§ Prompt: Set down exactly the lines in the records below that run from the line with "X128651000Y-88392000D03*" to the line with "X160401000Y-96012000D03*", inclusive, and nothing more.

§ Source material:
-- Opening Marker --
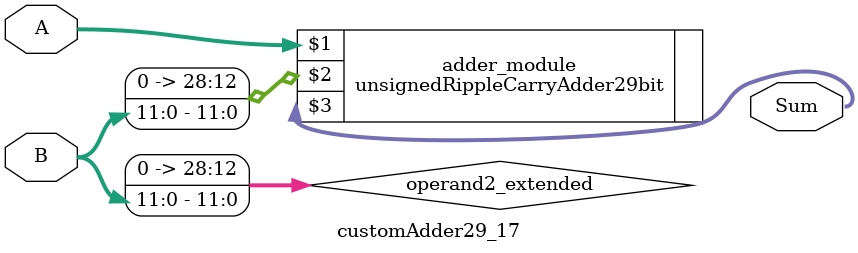
<source format=v>

module customAdder29_17(
                    input [28 : 0] A,
                    input [11 : 0] B,
                    
                    output [29 : 0] Sum
            );

    wire [28 : 0] operand2_extended;
    
    assign operand2_extended =  {17'b0, B};
    
    unsignedRippleCarryAdder29bit adder_module(
        A,
        operand2_extended,
        Sum
    );
    
endmodule
        
</source>
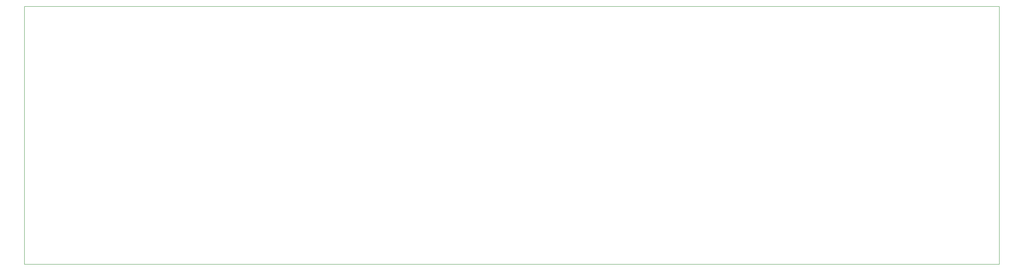
<source format=gbr>
G04 #@! TF.FileFunction,Profile,NP*
%FSLAX46Y46*%
G04 Gerber Fmt 4.6, Leading zero omitted, Abs format (unit mm)*
G04 Created by KiCad (PCBNEW 4.0.5) date 04/16/17 00:06:54*
%MOMM*%
%LPD*%
G01*
G04 APERTURE LIST*
%ADD10C,0.100000*%
%ADD11C,0.150000*%
G04 APERTURE END LIST*
D10*
D11*
X450850000Y-38100000D02*
X450850000Y-152400000D01*
X19050000Y-152400000D02*
X450850000Y-152400000D01*
X19050000Y-38100000D02*
X19050000Y-152400000D01*
X19050000Y-38100000D02*
X450850000Y-38100000D01*
M02*

</source>
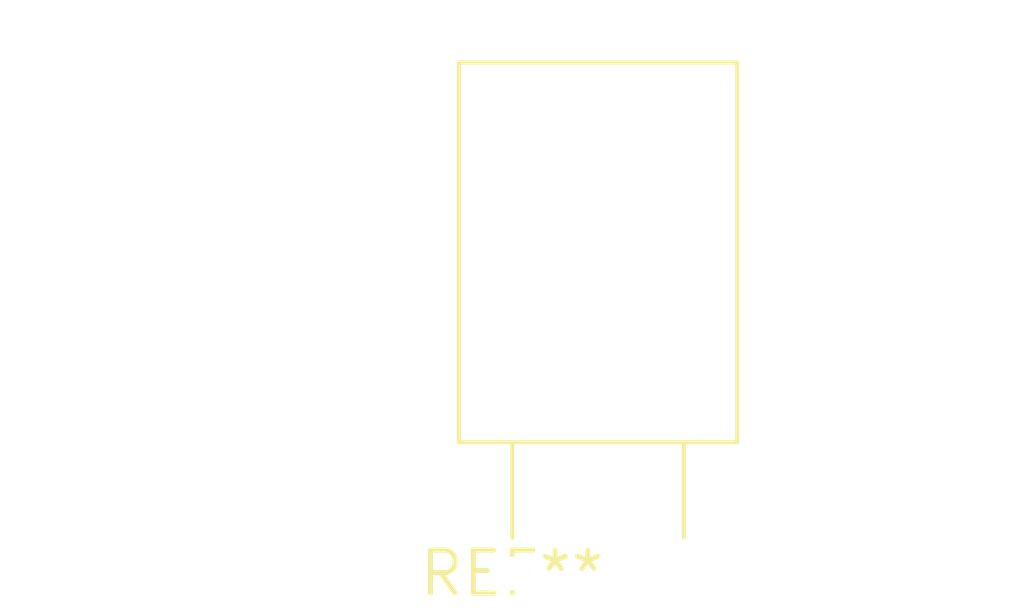
<source format=kicad_pcb>
(kicad_pcb (version 20240108) (generator pcbnew)

  (general
    (thickness 1.6)
  )

  (paper "A4")
  (layers
    (0 "F.Cu" signal)
    (31 "B.Cu" signal)
    (32 "B.Adhes" user "B.Adhesive")
    (33 "F.Adhes" user "F.Adhesive")
    (34 "B.Paste" user)
    (35 "F.Paste" user)
    (36 "B.SilkS" user "B.Silkscreen")
    (37 "F.SilkS" user "F.Silkscreen")
    (38 "B.Mask" user)
    (39 "F.Mask" user)
    (40 "Dwgs.User" user "User.Drawings")
    (41 "Cmts.User" user "User.Comments")
    (42 "Eco1.User" user "User.Eco1")
    (43 "Eco2.User" user "User.Eco2")
    (44 "Edge.Cuts" user)
    (45 "Margin" user)
    (46 "B.CrtYd" user "B.Courtyard")
    (47 "F.CrtYd" user "F.Courtyard")
    (48 "B.Fab" user)
    (49 "F.Fab" user)
    (50 "User.1" user)
    (51 "User.2" user)
    (52 "User.3" user)
    (53 "User.4" user)
    (54 "User.5" user)
    (55 "User.6" user)
    (56 "User.7" user)
    (57 "User.8" user)
    (58 "User.9" user)
  )

  (setup
    (pad_to_mask_clearance 0)
    (pcbplotparams
      (layerselection 0x00010fc_ffffffff)
      (plot_on_all_layers_selection 0x0000000_00000000)
      (disableapertmacros false)
      (usegerberextensions false)
      (usegerberattributes false)
      (usegerberadvancedattributes false)
      (creategerberjobfile false)
      (dashed_line_dash_ratio 12.000000)
      (dashed_line_gap_ratio 3.000000)
      (svgprecision 4)
      (plotframeref false)
      (viasonmask false)
      (mode 1)
      (useauxorigin false)
      (hpglpennumber 1)
      (hpglpenspeed 20)
      (hpglpendiameter 15.000000)
      (dxfpolygonmode false)
      (dxfimperialunits false)
      (dxfusepcbnewfont false)
      (psnegative false)
      (psa4output false)
      (plotreference false)
      (plotvalue false)
      (plotinvisibletext false)
      (sketchpadsonfab false)
      (subtractmaskfromsilk false)
      (outputformat 1)
      (mirror false)
      (drillshape 1)
      (scaleselection 1)
      (outputdirectory "")
    )
  )

  (net 0 "")

  (footprint "TO-126-2_Horizontal_TabDown" (layer "F.Cu") (at 0 0))

)

</source>
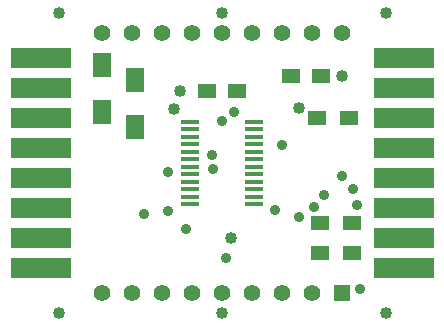
<source format=gbr>
G04 #@! TF.FileFunction,Soldermask,Top*
%FSLAX46Y46*%
G04 Gerber Fmt 4.6, Leading zero omitted, Abs format (unit mm)*
G04 Created by KiCad (PCBNEW (2015-06-05 BZR 5717)-product) date Sat Jul 11 20:53:22 2015*
%MOMM*%
G01*
G04 APERTURE LIST*
%ADD10C,0.100000*%
%ADD11R,1.600000X2.000000*%
%ADD12R,1.500000X1.250000*%
%ADD13R,1.500000X1.300000*%
%ADD14R,1.600000X0.400000*%
%ADD15R,1.400000X1.400000*%
%ADD16C,1.400000*%
%ADD17R,4.064000X1.778000*%
%ADD18R,2.032000X1.778000*%
%ADD19C,0.889000*%
%ADD20C,1.016000*%
G04 APERTURE END LIST*
D10*
D11*
X137160000Y-87662000D03*
X137160000Y-91662000D03*
D12*
X145776000Y-88646000D03*
X143276000Y-88646000D03*
D11*
X134366000Y-86392000D03*
X134366000Y-90392000D03*
D12*
X150388000Y-87376000D03*
X152888000Y-87376000D03*
D13*
X152574000Y-90932000D03*
X155274000Y-90932000D03*
X152828000Y-99822000D03*
X155528000Y-99822000D03*
X155528000Y-102362000D03*
X152828000Y-102362000D03*
D14*
X141826000Y-91249500D03*
X141826000Y-91884500D03*
X141826000Y-92519500D03*
X141826000Y-93154500D03*
X141826000Y-93789500D03*
X141826000Y-94424500D03*
X141826000Y-95059500D03*
X141826000Y-95694500D03*
X141826000Y-96329500D03*
X141826000Y-96964500D03*
X141826000Y-97599500D03*
X141826000Y-98234500D03*
X147226000Y-98234500D03*
X147226000Y-97599500D03*
X147226000Y-96964500D03*
X147226000Y-96329500D03*
X147226000Y-95694500D03*
X147226000Y-95059500D03*
X147226000Y-94424500D03*
X147226000Y-93789500D03*
X147226000Y-93154500D03*
X147226000Y-92519500D03*
X147226000Y-91884500D03*
X147226000Y-91249500D03*
D15*
X154686000Y-105742000D03*
D16*
X152146000Y-105742000D03*
X149606000Y-105742000D03*
X147066000Y-105742000D03*
X144526000Y-105742000D03*
X141986000Y-105742000D03*
X139446000Y-105742000D03*
X136906000Y-105742000D03*
X134366000Y-105742000D03*
X134366000Y-83742000D03*
X136906000Y-83742000D03*
X139446000Y-83742000D03*
X141986000Y-83742000D03*
X144526000Y-83742000D03*
X147066000Y-83742000D03*
X149606000Y-83742000D03*
X152146000Y-83742000D03*
X154686000Y-83742000D03*
D17*
X128651000Y-103632000D03*
X128651000Y-101092000D03*
X128651000Y-98552000D03*
X128651000Y-96012000D03*
X128651000Y-93472000D03*
X128651000Y-90932000D03*
X128651000Y-88392000D03*
D18*
X130683000Y-85852000D03*
X130683000Y-88392000D03*
X130683000Y-90932000D03*
X130683000Y-93472000D03*
X130683000Y-96012000D03*
X130683000Y-98552000D03*
X130683000Y-101092000D03*
X130683000Y-103632000D03*
D17*
X128651000Y-85852000D03*
X160401000Y-85852000D03*
X160401000Y-88392000D03*
X160401000Y-90932000D03*
X160401000Y-93472000D03*
X160401000Y-96012000D03*
X160401000Y-98552000D03*
X160401000Y-101092000D03*
D18*
X158369000Y-103632000D03*
X158369000Y-101092000D03*
X158369000Y-98552000D03*
X158369000Y-96012000D03*
X158369000Y-93472000D03*
X158369000Y-90932000D03*
X158369000Y-88392000D03*
X158369000Y-85852000D03*
D17*
X160401000Y-103632000D03*
D19*
X151003000Y-99314000D03*
D20*
X151003000Y-90042980D03*
X145288000Y-101092000D03*
X140462000Y-90170000D03*
X140970000Y-88646000D03*
X158369000Y-82042000D03*
X144526000Y-82042000D03*
X130683000Y-82042000D03*
X154686000Y-87376000D03*
X130683000Y-107442000D03*
X144526000Y-107442000D03*
X158369000Y-107442000D03*
D19*
X149618230Y-93205770D03*
X143710052Y-94033948D03*
X144843520Y-102743000D03*
X156210000Y-105409990D03*
X143764000Y-95249998D03*
X141478006Y-100330000D03*
X139954000Y-95504000D03*
X137922000Y-99060000D03*
X139954000Y-98806000D03*
X148970996Y-98679000D03*
X152273000Y-98425000D03*
X153162010Y-97409000D03*
X155956000Y-98298000D03*
X155575000Y-96900996D03*
X154715819Y-95855181D03*
X144526000Y-91186000D03*
X145542000Y-90424000D03*
M02*

</source>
-- Closing Marker --
§ Answer to this problem:
X128651000Y-88392000D03*
D18*
X130683000Y-85852000D03*
X130683000Y-88392000D03*
X130683000Y-90932000D03*
X130683000Y-93472000D03*
X130683000Y-96012000D03*
X130683000Y-98552000D03*
X130683000Y-101092000D03*
X130683000Y-103632000D03*
D17*
X128651000Y-85852000D03*
X160401000Y-85852000D03*
X160401000Y-88392000D03*
X160401000Y-90932000D03*
X160401000Y-93472000D03*
X160401000Y-96012000D03*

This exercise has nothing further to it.